Alumna Laina Chan shares her career insights

23 February 2018
Tips from barrister and Sydney Law School graduate

International Women's Day MC, Laina Chan (BSc Hons LLB Hons '94), shares her career journey and tips for women entering the legal profession.

A barrister at 3rd Floor Wentworth Chambers, Laina Chan specialises in insurance, construction and property as well all forms of complex commercial disputes.

In the lead up to the International Women's Day (IWD), we asked Laina Chan, who will MC the University's IWD panel event on 7 March, to share with us her journey and insights since leaving university. 

Who inspired you to enter the legal profession and why?

After graduating university without a clear idea of what I wanted to do, I started working as a researcher to Clarke JA and Kirby P for 2 years. It was during my time in the Court of Appeal that I discovered my love for the law. After the Court of Appeal, I worked as a solicitor for 8 years in some large law firms but eventually realised I wanted to become a barrister to focus purely on the law without the distractions of admin.

What is your fondest memory of Sydney Law School?

One of my fondest memories is of my weekly meetings with Professor John Carter who was my legal research and writing tutor. That relationship developed into a lifelong friendship, mentorship and professional association. Look out for Chan and Carter on Contract and Consumer Law (LAWS6250 Controlling Liability by Contract) in the latter half of 2018!

If you could tell your younger self one thing, what would it be?

Make every moment count. Set your career goals and strategy.  Believe in yourself and realize that hard work and tenacity will eventually get you there, although you will probably have to navigate a few disappointments and road blocks along the way. And once we achieve our goals, the challenge is to remain relevant and to set your sights even higher.

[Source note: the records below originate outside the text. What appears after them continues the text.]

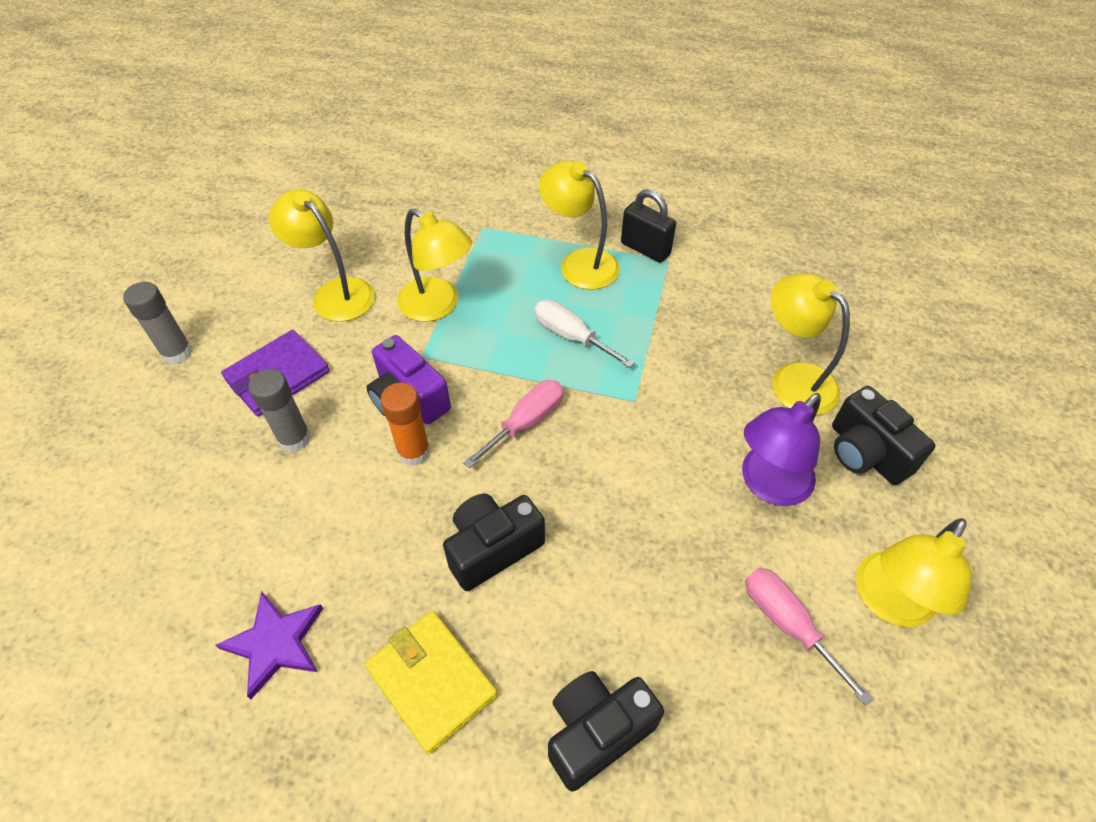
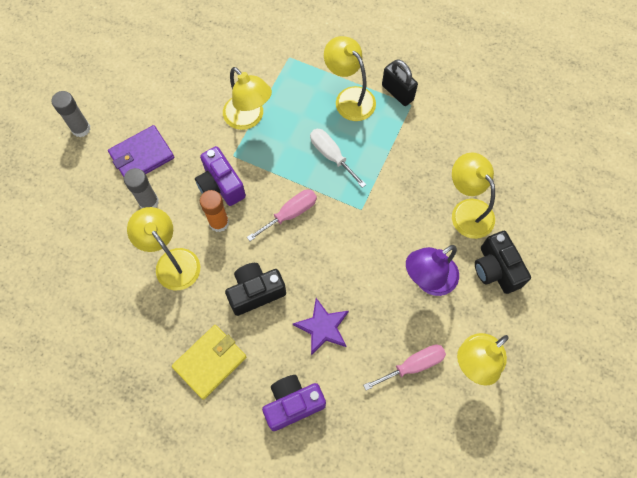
camera: 10 degrees right, 15 degrees up
(275, 643) = (129, 326): purple star -> purple star (323, 327)
(335, 293) = (183, 97): yellow lamp -> yellow lamp (172, 261)
(431, 681) = (210, 362): yellow wallet -> yellow wallet turned 75 degrees clockwise
(596, 732) = (293, 404): black camera -> purple camera
(787, 624) = (413, 365): pink screwdriver -> pink screwdriver turned 90 degrees clockwise

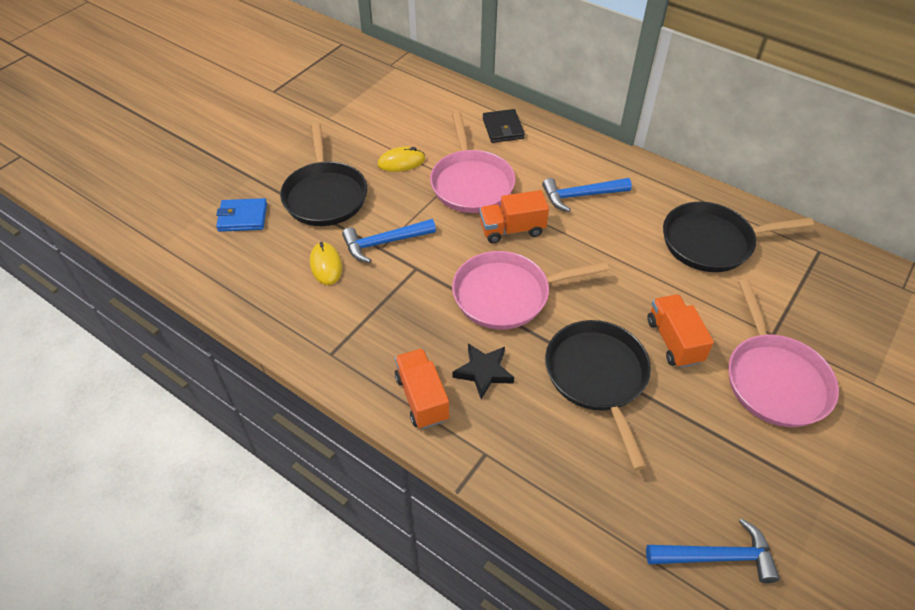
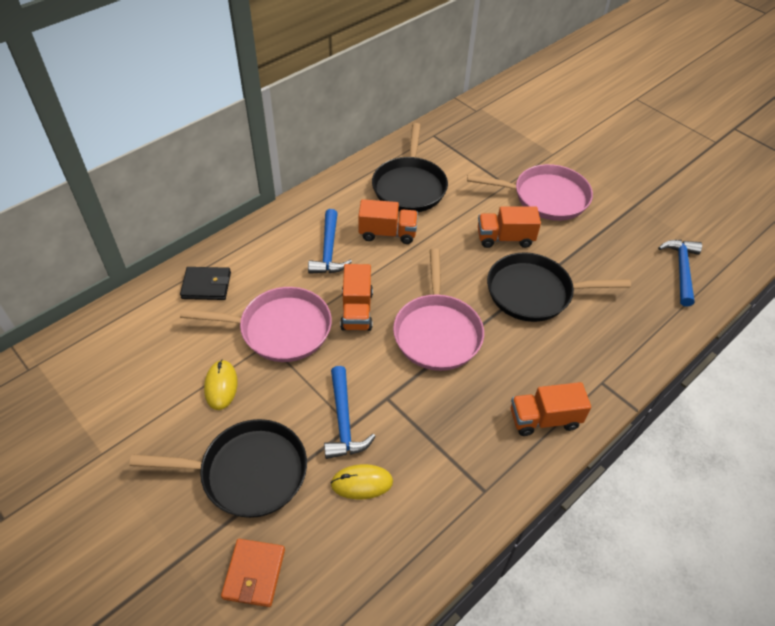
camera: 80 degrees left, 0 degrees up
(243, 217) = (254, 574): blue wallet -> orange wallet
(483, 372) = (521, 367): black star -> none
(627, 235) = (387, 233): none -> orange truck

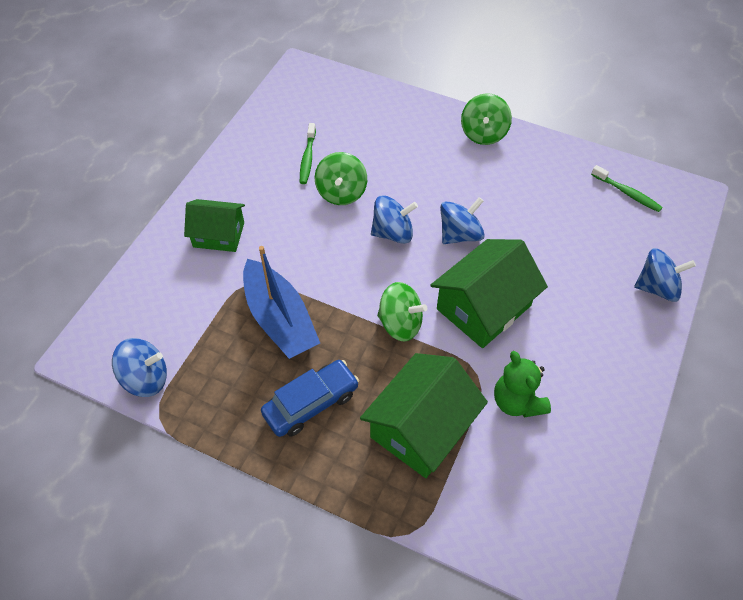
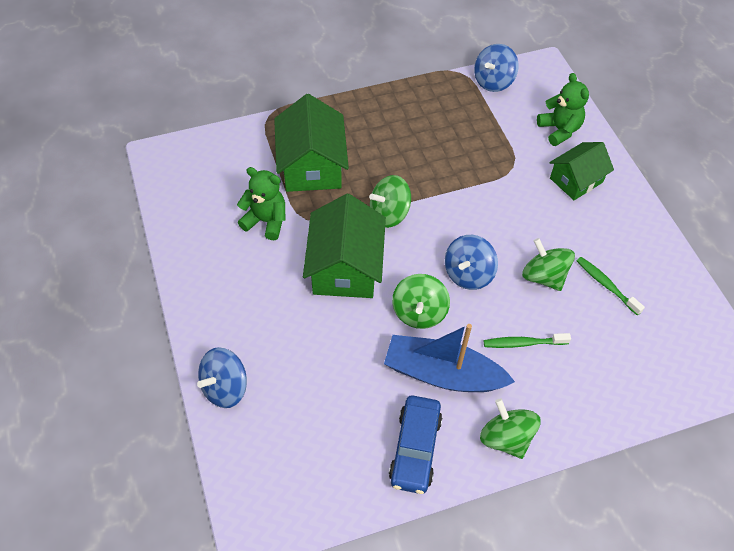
camera: 135 degrees right, 0 degrees up
(166, 283) = (559, 130): none -> green teddy bear
(280, 319) = (465, 161): blue boat -> blue boat (442, 374)
(311, 403) = (389, 133): blue car -> blue car (415, 448)
(460, 234) = (419, 312): blue spinning top -> green spinning top
(627, 193) = (317, 476): green toothbrush -> green toothbrush (523, 343)

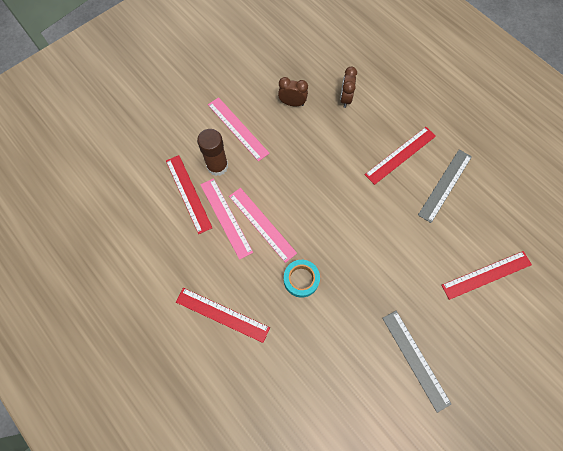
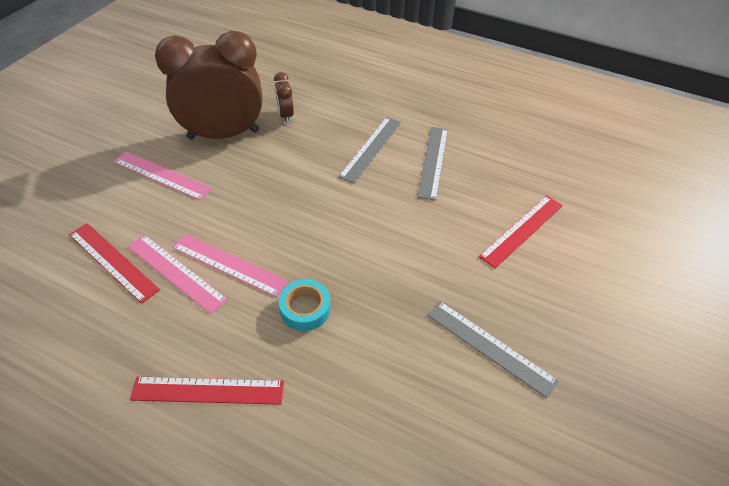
camera: 25 degrees left, 20 degrees down
(217, 166) = (146, 220): brown glue stick -> none
(292, 103) = (223, 134): brown clock -> brown clock, size x2.45
(400, 155) = (371, 148): red ruler -> grey ruler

What have been your proudest career highlights?

My most significant career highlights include running a 9-week construction case unled, in the Melbourne Supreme Court after only having been at the bar for 1 year.

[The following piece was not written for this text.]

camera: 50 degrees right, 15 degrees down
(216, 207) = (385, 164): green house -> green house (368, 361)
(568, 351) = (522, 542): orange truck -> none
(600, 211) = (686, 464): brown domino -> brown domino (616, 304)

However, even more rewarding is that I have been able to apply my skills to help those less fortunate who would otherwise not have access to quality legal services. In one case after a drawn out battle, I secured payment of the death benefit plus interest for a client in circumstances where her husband had missed his last premium payment of $8 before he died of a terminal illness.

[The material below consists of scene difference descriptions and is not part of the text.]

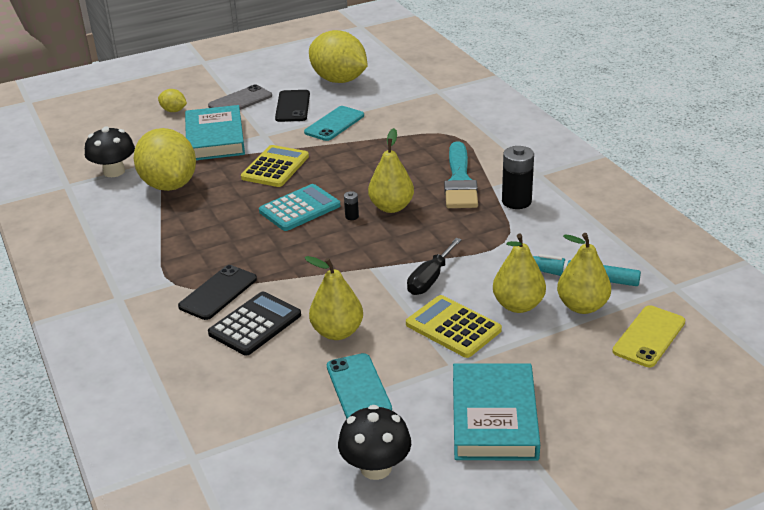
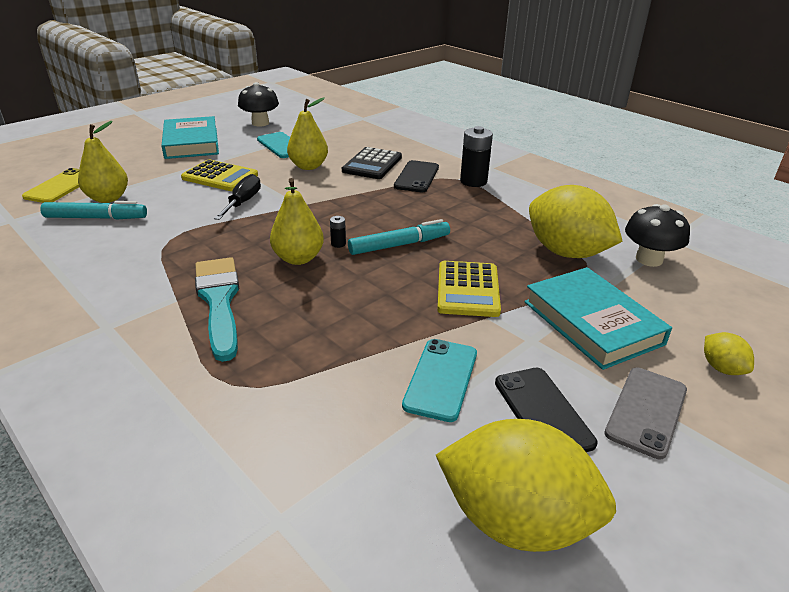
camera: 160 degrees right, 0 degrees up
(174, 111) = (721, 368): yellow lemon -> yellow lemon turned 60 degrees clockwise
(299, 208) = (399, 245): turquoise calculator -> turquoise marker
(516, 201) = (147, 283): black battery -> black battery (473, 181)
(518, 305) = (165, 193): yellow pear -> none

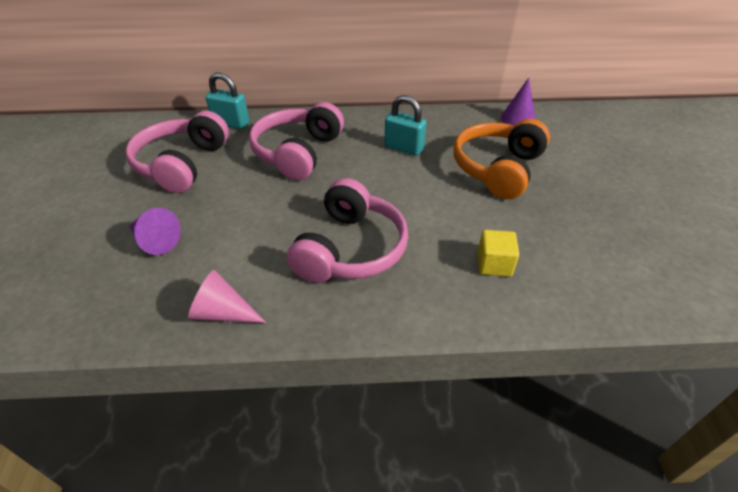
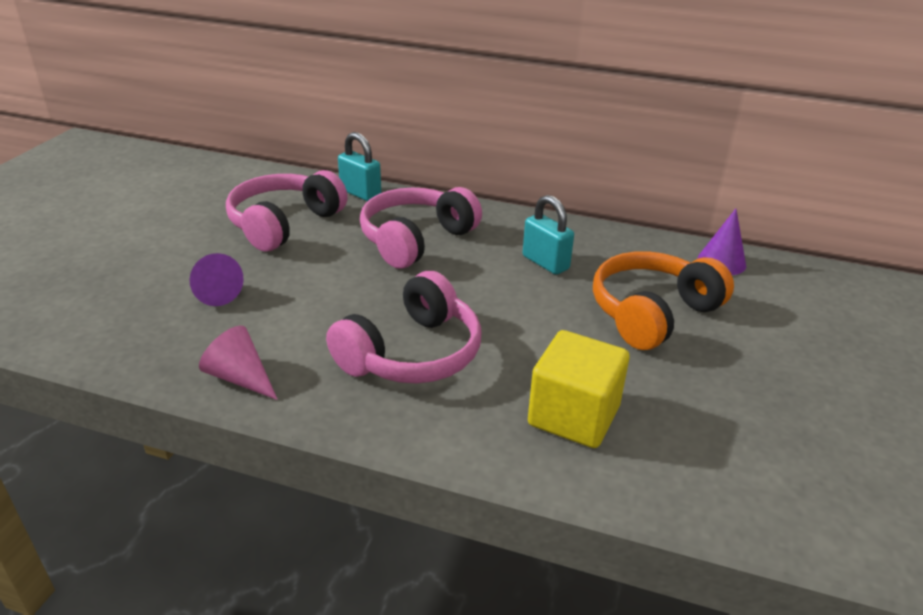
camera: 20 degrees right, 10 degrees down
(494, 264) = (573, 416): yellow cube -> yellow cube, size x1.74

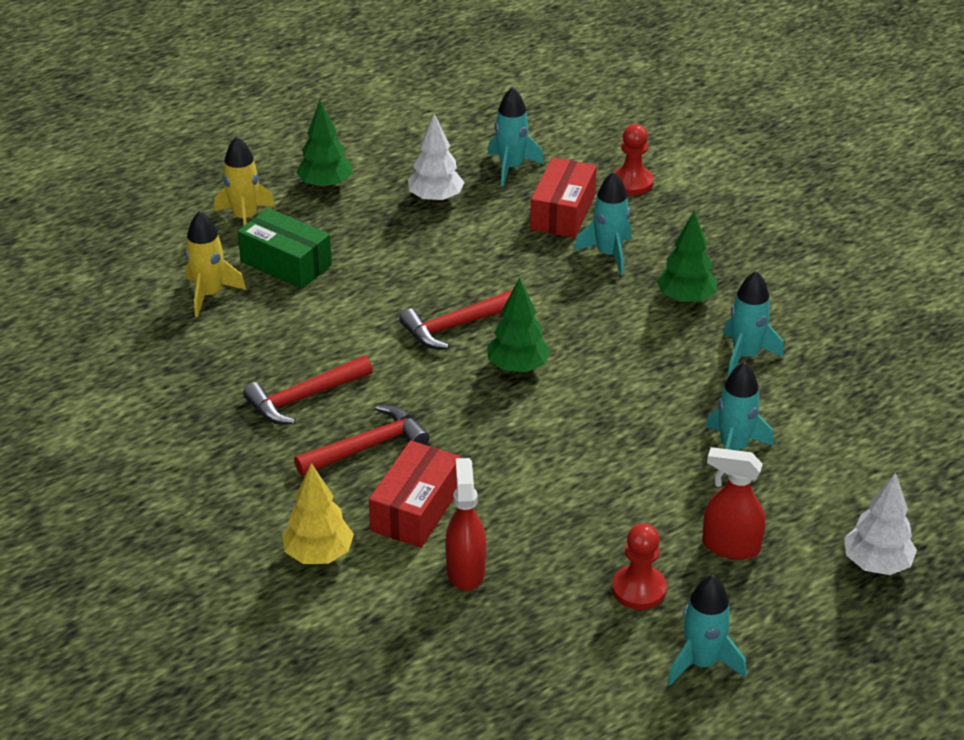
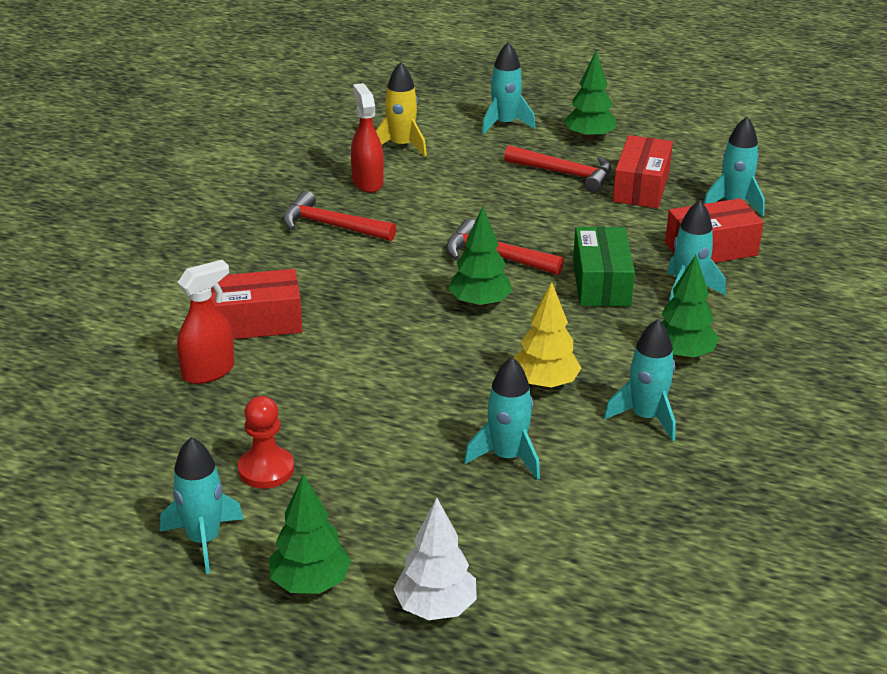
camera: 55 degrees right, 5 degrees down
(245, 218) = (505, 124): yellow rocket -> turquoise rocket
(286, 263) = (475, 159): green box -> green box (601, 283)
(319, 554) = (165, 299): yellow tree -> yellow tree (545, 383)
(367, 446) = (306, 273): red hammer -> red hammer (565, 174)
(436, 199) = (641, 187): white tree -> red box
(632, 183) = (805, 267): red pawn -> none
(730, 546) = (371, 503): red spray bottle -> red spray bottle (367, 182)
(801, 620) = (310, 583): none -> green tree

Most rewarding is that I have also used my skills to prepare multiple grant applicants and in particular, a grant application for Tribal Warrior Association under the Indigenous Advancement Strategy of the Federal Government, to ensure the continued survival for the Clean Slate Without Prejudice Program in Redfern.

What advice would you give to women entering the legal profession?

Remain focused on the end game and don't let yourself get caught up in the perceived bias against women. Climb resolutely towards your goal and smash through the glass ceiling along your way up. You will find many supporters along the way. Finally, use adversity as a catalyst for positive change.